Что мы сейчас фиксируем? Даже в самые тяжелые, острые периоды холодной войны не было такого тотального отторжения России как цивилизации. Говорили о коммунизме, о большевиках, о том, что русский народ порабощен, надо его освобождать. Сохранялись какие-то узкие, но культурные контакты, академические, прочие. Не прекращалась торговля. Не закрывалось небо. Даже сателлиты Германии не вели себя так дерзко. Такого, как сейчас, не было никогда.
Это говорит только об одном — о тотальном отторжении Русского мира как очень для них опасной исторической альтернативы. Хотя мы не тянем их в Средневековье, как исламские фундаменталисты, которые поселились у них под боком и уже взрывают стадионы.
— И с которыми они при этом не борются…
— Боятся…
Европа была очень привлекательной для незападных миров, собственно, и наша интеллигенция пала перед заклинанием «Свобода, равенство, братство», перед улыбкой «Джоконды», блеском картезианской логики. Но сейчас та же интеллигенция наша не увидела бы на Западе ничего, кроме ростовщической экономики, где созидание не является главным нервом. Это страшно.
— Тем не менее для нашей либеральной интеллигенции образ Запада остается очень даже привлекательным, все те неприглядные вещи, о которых мы говорим, они считают прогрессом, движением вверх. И готовы ради этого предать все. И государство, и страну, и народ. И они этого не скрывают.
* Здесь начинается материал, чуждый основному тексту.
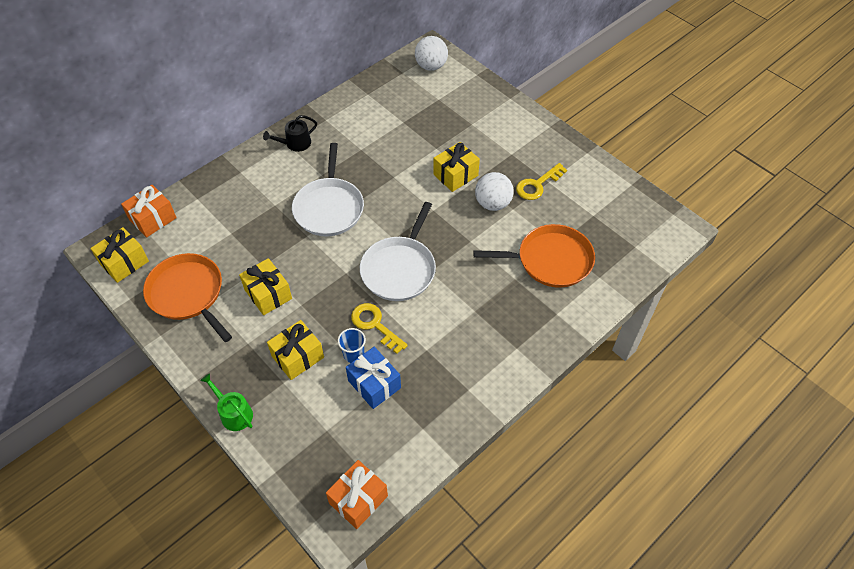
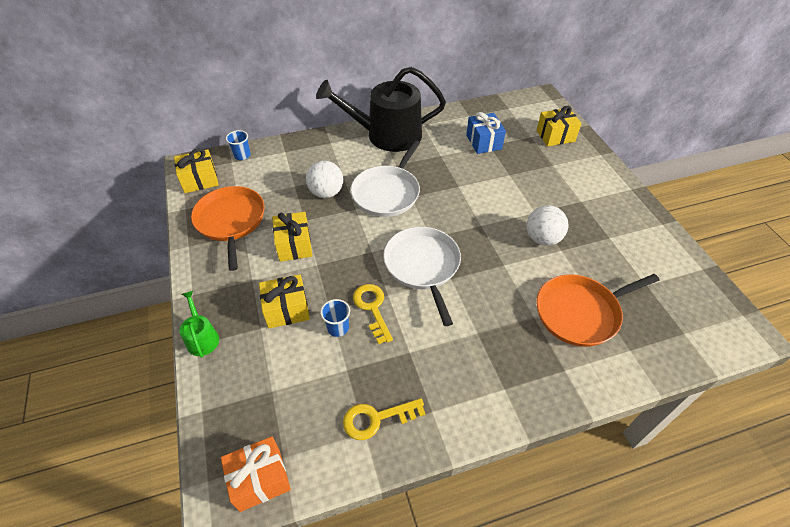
camera: 25 degrees right, 5 degrees down
(153, 219) = (242, 155): orange gift -> blue cup
(295, 144) = (387, 135): black watering can -> black watering can, size x2.36
(374, 384) = (341, 365): blue gift -> blue gift (483, 142)
(400, 269) = (423, 266): white pan -> white pan turned 120 degrees clockwise
(431, 66) = (536, 110): white ball -> white ball (326, 193)
(455, 175) = (517, 202): yellow gift -> yellow gift (555, 136)
(537, 185) = (596, 236): yellow key -> yellow key (376, 419)
(550, 260) = (580, 312): orange pan -> orange pan turned 135 degrees clockwise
— Невольно на ум приходит спор славянофилов и западников прошлого. Совершенно не были они антитезами и взаимным полным отрицанием. Это были две богатые грани русского сознания. И Киреевский, и Кавелин говорили, что невозможно изгнать из русской жизни ни все русское, ни пришедшее западное. Поневоле нам надо ждать из взаимодействия, этих двух начал чего-то третьего.
Нынешнее же западничество — это убогая пародия на то, что было когда-то. Его представители малообразованны. Они не знают основ европейской культуры. Они знают только, как банки функционируют. Им нравится, что можно ходить в шортах в театр. Но это же — не интеллигенция в истинном понимании этого слова. Трудно назвать их интеллигенцией, хотя интеллигенция, само это понятие, родилась именно на русской почве, (интеллектуалы на Западе — это нечто другое), она всегда была вместе со своим государством, уж тем более — с Отечеством. Это немножко разные вещи: когда война, Отечество выступает на первый план. А государство, греховное и несовершенное, — с ним разберемся потом, когда защитим Отечество. Кстати, и русская эмиграция, в своей значительной массе, желала успеха в свое время Красной армии, хотя ненавидела большевиков.